A beam weapon then hit Amarok, cutting through the sliver of shielding that was unable to recharge fast enough to offer the vessel the protection it desperately needed, and began to slice the vessel apart. A terrible sensation twisted Parks’ stomach as he watched it do its work. He had to help Sima! He made to order the Knights to divide themselves in three – two to go to Amarok, two to go to Leviathan and one to remain and attempt to somehow save Phoenix. A tremendous flash from the frontal viewport caught his attention just as he opened his mouth and for the briefest of moments, he saw Ironside go up. There then followed a boom and Griff
in plunged into darkness. He heard cries of panic from the bridge in the sudden gloom and felt himself catapulted against a wall. He tried desperately to coordinate his limbs, immediately sensing that he was floating, that the gravity systems had failed. The lights came back on not a short time later, the gravity stabilizing, screens and systems starting back up. There was a fire somewhere, he could smell it.
“Back to your places, now!” he barked to the entire bridge. “Status, Mr Liu, Weathers,” he added to the two at the front, who were scrambling back into their seats. Something powerful had struck them. He prayed it wasn’t a torpedo. Griffin would likely start to come apart very soon if that was the case. He was grateful that it hadn’t been Dragon’s main cannon.

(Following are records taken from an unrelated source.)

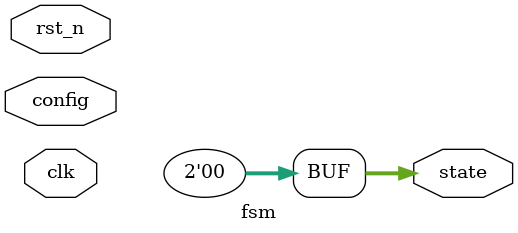
<source format=v>
module fsm (
  input  wire [6:0] config,
  input  wire       rst_n,
  input  wire       clk,
  output wire [1:0]  state
);

/* always @(posedge clk) begin */
/*   state <= 0; */
/* end */
assign state = 'd0;
endmodule

</source>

The reports came in – there were precious few vessels left now, probably only a fifth of the fleet that had arrived in the system. The Pandorans might lack emotions, but one would be forgiven for believing that they were exacting some sort of revenge, following the outcome of the first phase of Black Widow.
And still the enemy came.
“Get ready! Get ready!” Parks heard Storm cry.
Parks found the sequence that followed almost fixating. Storm and several members of the bridge crew were removing weaponry from a gun locker, tossing the firearms to one another and aiming for the front of the ship. Though he couldn’t see it, it didn’t take long for Parks to realise what was happening. Perhaps having failed to make it to the bridge as quickly as they would’ve liked, Phoenix’s internal bridge security being magnitudes higher than that of the ships that had come before it, the Pandoran soldiers were attempting to enter via the second most direct route – the frontal viewport.